Amos Carver, Gregg Sergeant, and Scot Schecter were working on a live stunt for the upcoming movie Kick Ass 2 when they heard gasps and screams coming from across the street.

The three stuntmen from the Los Angeles-based company 911 Stunts saw a woman hanging from the 14th floor of a balcony adjacent form the international comic book and pop culture event. After recognizing this was no stunt, the men immediately took action.

"We're trained to deal with these situations should they arise, but usually if we do, it's not an innocent civilian," Carver told ABC News.

"If we're saving somebody, it's a situation we constructed in such a way that they're out on the edge of life or death intentionally to get a certain shot [in a film], and we swoop in, but those are people that are expecting this."

Once gaining permission to enter the apartment from which the woman was hanging, the three men quietly made their way into the room without her knowing. When the men saw the woman "hanging with one hand and one foot off the ledge," Sergeant quickly restrained her in a bear hug while Schecter and Carver fastened harness gear around her body to ensure her safety.

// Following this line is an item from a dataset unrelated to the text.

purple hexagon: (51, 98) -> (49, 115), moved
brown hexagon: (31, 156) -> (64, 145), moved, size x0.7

"She just kept saying, 'I'm so sorry, I'm so sorry,' over and over again," Carver said of the woman, who turned out to be intoxicated and suffering stress from a recently severed relationship. "She was very distraught."

Although the three stunt coordinators insisted their actions were not heroic, they received a well-deserved "thank you" from San Diego Police.

"I was just so thankful we got there when we got there. I think if we'd been there two seconds later, she would've been gone," explained Sergeant.